When cooking ham steak, we use cooked ham. You can cut thick slices from a whole leg, a loaf that came out of can or from a slab of home-cured pork. What you see here came from a two-kilogram slab of pork that was wet-cured here at home. I made it pretty much the same way I brine corned beef — for ten days in the refrigerator.
Butter? Oh, yes. To moisten the meat and give it more flavor. Melt butter in a frying pan, lay down your thick slice of ham and leave for the underside to brown a little. Flip to do the same with the other side.

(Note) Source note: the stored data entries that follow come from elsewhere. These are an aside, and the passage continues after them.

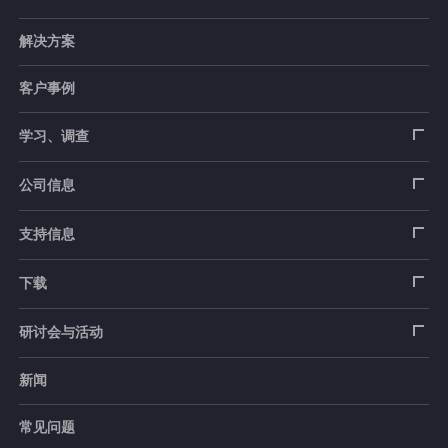
解决方案
应变片
客户事例
传感器
载荷传感器
学习、调查
土木用传感器
加速度传感器
载荷传感器
汽车用传感器
应变片
公司信息
压力传感器
土压计
传感器
安全带拉力传感器
测量器
销售网络
支持信息
扭矩传感器
间隙水压计
测量仪器
方向盘转向力角度传感器
软件
公司概况
数据记录器
安全数据表（SDS）
下载
位移传感器
倾斜计
看视频了解仪器的使用方法
手刹・变速杆操作力传感器
指示器和显示器
测量系统
产品目录、资料下载
产品目录
研讨会与活动
分力传感器
水位计
单位转换表
踏板力传感器
放大器
电桥盒
交通系统（公路）
停产产品一览
使用说明书
新闻
展览会
温度计
术语集
车轮扭矩传感器
校验器
电缆・接头
交通系统（铁路）
销售网络
CAD数据
常见问题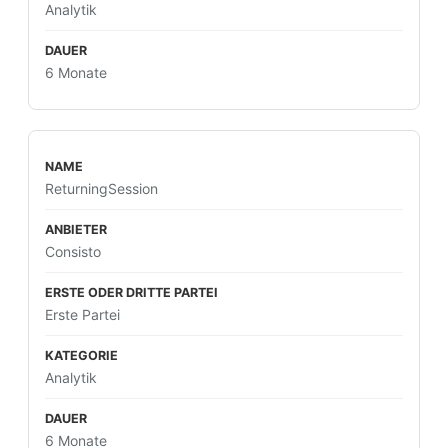
Analytik
6 Monate
ReturningSession
Consisto
Erste Partei
Analytik
6 Monate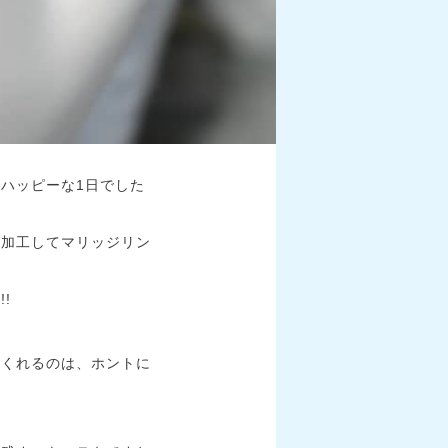
ハッピーな1日でした
ナ加工してマリッジリン
!
てくれるのは、ホントに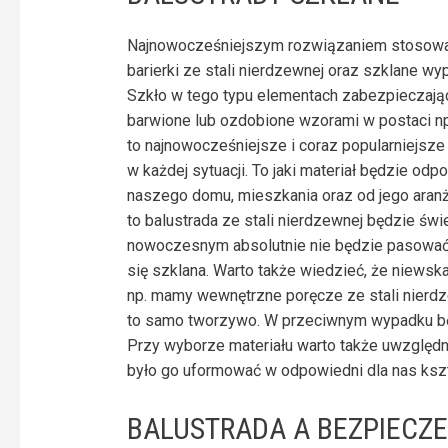
Najnowocześniejszym rozwiązaniem stosowan
barierki ze stali nierdzewnej oraz szklane wy
Szkło w tego typu elementach zabezpieczają
barwione lub ozdobione wzorami w postaci np
to najnowocześniejsze i coraz popularniejsze 
w każdej sytuacji. To jaki materiał będzie od
naszego domu, mieszkania oraz od jego aranż
to balustrada ze stali nierdzewnej będzie św
nowoczesnym absolutnie nie będzie pasować
się szklana. Warto także wiedzieć, że niewska
np. mamy wewnętrzne poręcze ze stali nierd
to samo tworzywo. W przeciwnym wypadku bę
Przy wyborze materiału warto także uwzględnić
było go uformować w odpowiedni dla nas kształt
BALUSTRADA A BEZPIEC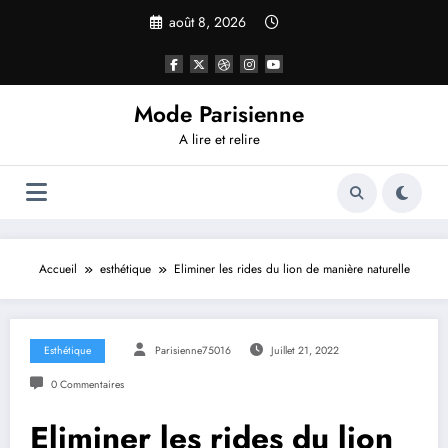
Aller
août 8, 2026
au
contenu
Mode Parisienne
A lire et relire
Accueil
esthétique
Eliminer les rides du lion de manière naturelle
Esthétique
Parisienne75016
Juillet 21, 2022
0 Commentaires
Eliminer les rides du lion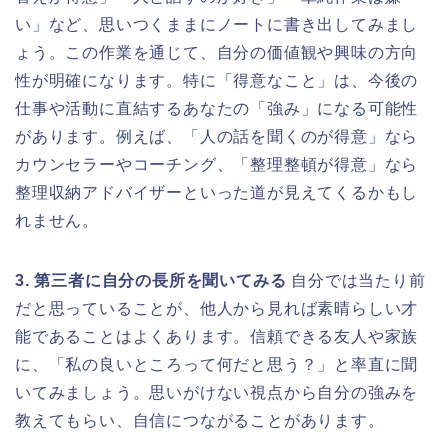
い」など、思いつくままにノートに書き出してみまし
ょう。この作業を通じて、自分の価値観や興味の方向
性が明確になります。特に「得意なこと」は、今後の
仕事や活動に直結するあなたの「強み」になる可能性
があります。例えば、「人の話を聞くのが得意」なら
カウンセラーやコーチング、「整理整頓が得意」なら
整理収納アドバイザーといった道が見えてくるかもし
れません。
3. 第三者に自分の長所を聞いてみる
自分では当たり前
だと思っていることが、他人から見れば素晴らしい才
能であることはよくあります。信頼できる友人や家族
に、「私の良いところって何だと思う？」と率直に聞
いてみましょう。思いがけない視点から自分の強みを
教えてもらい、自信につながることがあります。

Then, pour in honey. Not only does honey balance the saltiness of ham, it also caramelizes and forms a light crust on the meat. Just let the ham braise in the butter-honey combo until the mixture starts to thicken, flip the ham over and braise some more until the braising liquid sticks to the surface of the meat.
How should the ham steak be served? Enjoy it with bread, rice or mashed potatoes. If you’re having it for brunch, you may even want to top it with a fried egg.
Leftover Christmas ham steak
- 1 thick slice fully cooked ham an inch thick is ideal
- 2 tablespoons butter
- ¼ cup honey
- bread to serve
- fried egg to serve (optional)
- Melt one tablespoon butter in a pan.
- Lay the ham in the hot butter and cook for a minute until the underside the lightly browned.
- Drop in the remaining butter, flip the ham over and brown the opposite side.
- Pour in the honey directly over them.
- Allow the honey and butter to blend and cook the ham until the liquid starts to thicken.
- Turn the ham over a few times during the last minute of cooking until the butter and honey has turned to a sticky glaze.